The question of transgender participation in sport has become a lightning rod for divergent views on the inclusion of those who see themselves in a different way to that which society has traditionally viewed in a simple binary equation.

Stepping into the debate risks upset and drawing a spotlight on inclusion but it is only in an open discussion that accommodation can be found.

Only four weeks ago on Sport for Business, we reported on a Scottish Government decision to reject calls for transgender athletes to be allowed to play any sport based on their chosen identity. The request for clarity came from a non-binary working group featuring representatives of LGBT Youth Scotland and the Scottish Trans Alliance who said that to exclude on any basis of gender identity risked ‘closing down rather than opening up sport to everybody’.

Instead, it suggested that each sport needed to make a decision based on its own rules in line with the UK Sports Council policy of individual sports creating rules for their own events and encouraging Trans athletes to participate in ‘open or universal’ categories where the physiological differences in terms of potential performance might be less.

Poorly Handled Debate

We said then that this was coming fast in Ireland, following on from sport and changing room safety being dragged into a poorly handled debate on the RTÉ Liveline programme.

Now the IRFU has become the latest body to make a decision and open up a strong backlash that what they are doing is “disturbing and regressive.”

Sport is in a tough bind here. There is a consensus that the inclusion of anyone who wishes to play sport is a good thing, and in that sense, it is very much in line with public policy, the values of sponsors and of the more progressive members within their own sports.
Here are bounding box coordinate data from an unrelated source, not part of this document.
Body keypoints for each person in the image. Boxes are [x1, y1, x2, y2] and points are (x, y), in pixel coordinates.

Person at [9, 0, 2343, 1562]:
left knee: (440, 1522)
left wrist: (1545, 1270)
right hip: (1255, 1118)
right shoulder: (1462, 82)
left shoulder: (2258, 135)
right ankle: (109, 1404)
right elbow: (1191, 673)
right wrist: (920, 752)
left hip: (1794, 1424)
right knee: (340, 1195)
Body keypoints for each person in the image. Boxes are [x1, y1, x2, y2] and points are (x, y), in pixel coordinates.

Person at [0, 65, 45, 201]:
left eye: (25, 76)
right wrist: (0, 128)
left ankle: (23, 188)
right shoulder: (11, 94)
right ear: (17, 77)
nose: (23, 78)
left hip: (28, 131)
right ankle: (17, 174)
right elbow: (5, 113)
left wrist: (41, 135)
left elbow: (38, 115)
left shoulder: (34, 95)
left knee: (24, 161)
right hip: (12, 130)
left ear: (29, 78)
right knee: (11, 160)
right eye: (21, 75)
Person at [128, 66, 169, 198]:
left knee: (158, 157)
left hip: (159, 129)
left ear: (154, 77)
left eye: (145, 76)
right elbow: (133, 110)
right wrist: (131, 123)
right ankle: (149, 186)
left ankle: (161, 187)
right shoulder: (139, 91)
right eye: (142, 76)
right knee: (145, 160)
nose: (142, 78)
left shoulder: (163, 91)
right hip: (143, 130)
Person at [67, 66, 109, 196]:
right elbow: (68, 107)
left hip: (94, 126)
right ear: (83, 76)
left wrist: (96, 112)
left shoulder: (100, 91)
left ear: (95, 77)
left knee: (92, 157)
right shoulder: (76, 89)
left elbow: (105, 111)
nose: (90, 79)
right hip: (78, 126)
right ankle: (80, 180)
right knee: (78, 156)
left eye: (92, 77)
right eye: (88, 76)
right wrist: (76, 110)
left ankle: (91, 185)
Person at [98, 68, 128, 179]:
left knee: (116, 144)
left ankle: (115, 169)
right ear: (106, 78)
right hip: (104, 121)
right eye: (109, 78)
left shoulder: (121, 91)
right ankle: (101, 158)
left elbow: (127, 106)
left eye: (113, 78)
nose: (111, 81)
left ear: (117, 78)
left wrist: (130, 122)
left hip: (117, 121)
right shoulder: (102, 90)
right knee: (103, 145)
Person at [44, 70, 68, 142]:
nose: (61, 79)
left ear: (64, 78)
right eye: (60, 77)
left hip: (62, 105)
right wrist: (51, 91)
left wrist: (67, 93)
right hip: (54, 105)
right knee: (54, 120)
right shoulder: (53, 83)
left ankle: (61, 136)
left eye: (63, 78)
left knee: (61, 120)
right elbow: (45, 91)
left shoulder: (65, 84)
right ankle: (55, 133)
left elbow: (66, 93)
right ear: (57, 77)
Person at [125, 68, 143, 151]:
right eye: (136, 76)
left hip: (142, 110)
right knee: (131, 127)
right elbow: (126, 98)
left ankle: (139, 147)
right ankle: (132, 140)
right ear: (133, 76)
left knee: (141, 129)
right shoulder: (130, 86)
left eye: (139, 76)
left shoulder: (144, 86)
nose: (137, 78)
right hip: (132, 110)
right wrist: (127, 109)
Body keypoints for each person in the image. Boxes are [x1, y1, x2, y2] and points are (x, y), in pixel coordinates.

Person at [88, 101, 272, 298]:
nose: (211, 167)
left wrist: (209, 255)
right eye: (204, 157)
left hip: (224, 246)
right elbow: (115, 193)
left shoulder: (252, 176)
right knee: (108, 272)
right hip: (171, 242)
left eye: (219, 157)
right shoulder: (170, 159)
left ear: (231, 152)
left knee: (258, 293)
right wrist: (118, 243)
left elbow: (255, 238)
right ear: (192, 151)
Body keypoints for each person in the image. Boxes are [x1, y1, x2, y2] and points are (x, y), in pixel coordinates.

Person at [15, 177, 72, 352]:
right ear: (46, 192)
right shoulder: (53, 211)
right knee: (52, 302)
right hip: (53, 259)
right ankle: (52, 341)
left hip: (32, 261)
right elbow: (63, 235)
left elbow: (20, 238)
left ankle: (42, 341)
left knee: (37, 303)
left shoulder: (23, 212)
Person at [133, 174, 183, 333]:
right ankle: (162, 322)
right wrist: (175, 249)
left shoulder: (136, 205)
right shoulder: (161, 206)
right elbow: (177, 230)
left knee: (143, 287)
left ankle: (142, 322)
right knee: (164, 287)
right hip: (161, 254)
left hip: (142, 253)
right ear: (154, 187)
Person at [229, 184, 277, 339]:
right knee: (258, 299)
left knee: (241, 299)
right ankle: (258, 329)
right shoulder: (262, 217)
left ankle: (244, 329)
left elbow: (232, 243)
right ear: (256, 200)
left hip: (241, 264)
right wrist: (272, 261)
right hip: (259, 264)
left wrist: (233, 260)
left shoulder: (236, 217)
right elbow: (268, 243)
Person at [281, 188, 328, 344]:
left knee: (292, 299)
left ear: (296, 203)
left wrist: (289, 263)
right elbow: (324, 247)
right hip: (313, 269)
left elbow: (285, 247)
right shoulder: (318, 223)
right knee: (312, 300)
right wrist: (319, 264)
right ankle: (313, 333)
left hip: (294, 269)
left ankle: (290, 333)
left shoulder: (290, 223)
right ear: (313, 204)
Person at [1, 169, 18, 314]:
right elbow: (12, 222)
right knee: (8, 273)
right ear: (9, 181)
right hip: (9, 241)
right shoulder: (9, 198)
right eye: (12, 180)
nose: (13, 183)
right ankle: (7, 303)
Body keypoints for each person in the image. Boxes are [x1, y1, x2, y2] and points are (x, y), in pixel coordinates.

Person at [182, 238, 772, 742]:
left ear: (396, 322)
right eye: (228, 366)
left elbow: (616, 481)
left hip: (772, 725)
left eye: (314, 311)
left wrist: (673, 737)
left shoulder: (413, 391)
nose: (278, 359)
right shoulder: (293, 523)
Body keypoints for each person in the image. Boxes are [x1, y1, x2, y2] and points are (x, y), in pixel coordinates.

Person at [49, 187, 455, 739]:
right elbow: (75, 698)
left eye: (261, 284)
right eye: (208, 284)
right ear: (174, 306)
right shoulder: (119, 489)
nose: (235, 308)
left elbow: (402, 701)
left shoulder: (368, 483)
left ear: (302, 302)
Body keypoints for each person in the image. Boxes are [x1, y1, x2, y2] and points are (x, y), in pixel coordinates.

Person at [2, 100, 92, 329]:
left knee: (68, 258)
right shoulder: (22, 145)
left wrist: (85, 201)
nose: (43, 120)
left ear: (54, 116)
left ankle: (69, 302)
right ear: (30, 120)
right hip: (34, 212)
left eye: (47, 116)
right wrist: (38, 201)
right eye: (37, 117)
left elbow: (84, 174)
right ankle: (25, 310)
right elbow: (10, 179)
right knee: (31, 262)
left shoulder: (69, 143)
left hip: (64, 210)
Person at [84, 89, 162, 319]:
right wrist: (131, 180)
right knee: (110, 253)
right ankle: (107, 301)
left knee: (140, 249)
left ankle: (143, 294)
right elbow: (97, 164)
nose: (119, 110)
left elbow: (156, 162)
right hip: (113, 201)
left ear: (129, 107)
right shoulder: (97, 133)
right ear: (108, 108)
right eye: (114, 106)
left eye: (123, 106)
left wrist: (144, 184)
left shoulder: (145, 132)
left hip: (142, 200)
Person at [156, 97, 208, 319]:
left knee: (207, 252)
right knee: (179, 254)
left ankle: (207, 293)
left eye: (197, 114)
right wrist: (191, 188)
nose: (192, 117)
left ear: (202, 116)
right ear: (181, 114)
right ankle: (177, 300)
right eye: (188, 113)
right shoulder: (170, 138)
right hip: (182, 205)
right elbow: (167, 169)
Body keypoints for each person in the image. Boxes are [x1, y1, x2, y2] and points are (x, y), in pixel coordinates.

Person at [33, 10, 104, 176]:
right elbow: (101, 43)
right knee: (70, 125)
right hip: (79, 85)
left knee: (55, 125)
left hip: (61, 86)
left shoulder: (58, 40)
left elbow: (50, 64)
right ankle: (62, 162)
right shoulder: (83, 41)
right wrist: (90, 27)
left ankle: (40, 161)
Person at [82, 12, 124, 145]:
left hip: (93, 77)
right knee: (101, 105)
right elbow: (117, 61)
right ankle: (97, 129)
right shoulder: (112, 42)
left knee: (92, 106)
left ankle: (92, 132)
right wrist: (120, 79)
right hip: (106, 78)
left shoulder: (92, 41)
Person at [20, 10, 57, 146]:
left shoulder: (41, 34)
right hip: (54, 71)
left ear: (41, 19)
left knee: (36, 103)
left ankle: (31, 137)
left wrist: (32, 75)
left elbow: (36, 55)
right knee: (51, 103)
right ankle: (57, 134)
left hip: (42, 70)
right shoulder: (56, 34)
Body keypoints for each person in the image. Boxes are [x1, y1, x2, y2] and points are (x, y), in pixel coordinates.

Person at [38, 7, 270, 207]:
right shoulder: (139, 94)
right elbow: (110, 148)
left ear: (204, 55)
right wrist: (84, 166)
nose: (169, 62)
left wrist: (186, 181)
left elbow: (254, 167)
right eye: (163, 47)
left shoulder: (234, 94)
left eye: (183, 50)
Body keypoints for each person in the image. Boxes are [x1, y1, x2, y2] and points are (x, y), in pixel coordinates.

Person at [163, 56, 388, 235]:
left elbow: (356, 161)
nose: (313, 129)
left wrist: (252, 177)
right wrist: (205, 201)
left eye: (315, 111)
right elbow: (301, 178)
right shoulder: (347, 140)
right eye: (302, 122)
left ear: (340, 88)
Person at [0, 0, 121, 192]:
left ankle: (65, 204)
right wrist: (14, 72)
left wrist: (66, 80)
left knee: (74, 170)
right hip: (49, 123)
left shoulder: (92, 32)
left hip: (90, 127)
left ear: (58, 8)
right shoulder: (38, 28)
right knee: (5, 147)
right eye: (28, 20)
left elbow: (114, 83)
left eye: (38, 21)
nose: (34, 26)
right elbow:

There will doubtless be calls for Irish Rugby sponsors including Vodafone and Aviva to examine if this is still a fit within their own values. We only hope they will have time and space to consider carefully and not be bounced one way or another or painted into a corner.

Lord Sebastian Coe spoke of the issue within World Athletics earlier this year when he said that the two pillars of inclusion and fairness were central to the sport, but that where there was conflict fairness to athletes would always have to come first.

Rules Based

The organisation of sport is done on a rules-based platform and competition, rather than more simple participation has to be universally applied for it all to make sense.

If football in England allowed for 12 players on a field and the international norm was 11, then one or other would have to fall into line to enable competition.

World Rugby ruled last year that “Transgender women may not currently play women’s rugby because of the size, force and power-producing advantages conferred by testosterone during puberty and adolescence, and the resultant player welfare risks this creates.

Irish Rugby is applying the rule that has been handed down to it from its’ own international governing body and in that sense, it had very little choice.

Two players are impacted by the change and will no longer be able to play competitive rugby. It may be that Ireland will take a lead on discussing this at international level but the original ruling was arrived at by a World Rugby working group “following research into available scientific literature, detailed and extensive consultation where the working group heard from independent experts in the fields of performance, physiology, medicine, risk, law and socio-ethics, and subsequent research and consultation.”

Working on Advice

Sport Ireland has suggested that the rules of a national organisation are bound up in those of their lead global body but that it is working on advice for bodies.

The Ladies Gaelic Football Association and the Camogie Association do not have the cover of an international body and are both understood to be working on policies relating to the participation of transgender players at all levels of the game.

An incident at a recent Dublin Ladies Football Final caused upset on social media recently and the issue is one that is very much in a spotlight that is only growing hotter.

Ireland’s first LGBTQ+ inclusive Rugby Club, the Emerald Warriors are sponsored by Bank of Ireland and have featured as part of a number of Sport for Business events and discussions around inclusion.

They said yesterday that the IRFU decision “further reduces spaces for transgender people to exist safely, affecting rugby, sport and society.”

Values

“This step does not follow the values of our game,” the club spokesperson continued. “We are gravely concerned with the messaging to transgender youth, their families, friends and allies clearly making them no longer welcome in rugby.”

The issue of sporting competition is one that affects only a small minority of those who have or are in the process of transitioning from male to female or female to male.

There is a level of confusion and at times brutality in the way that closed minds react to their personal decision and it appears that sport is being used by some to point out what they see as something “wrong” in the idea that gender at birth is not gender for life.”

Sport has a hugely important role to play in how we function as a society and how we relate to all members of the communities in which we live.

Gender identity is now firmly a part of that. It is now in the realm of science to provide definitive answers on that “force and power” equation that World Rugby references.

Human bodies are different and unique in every way. The previous means of dealing with eligibility issues on a case by case basis recognised that and while it was time and energy consuming for all parties it did allow for a sensitive treatment and acceptance.

Whether that can now be re-instated in contravention of World Rugby rules is doubtful though and so sport will continue to be caught in the vortex of inclusion of all and fairness to all.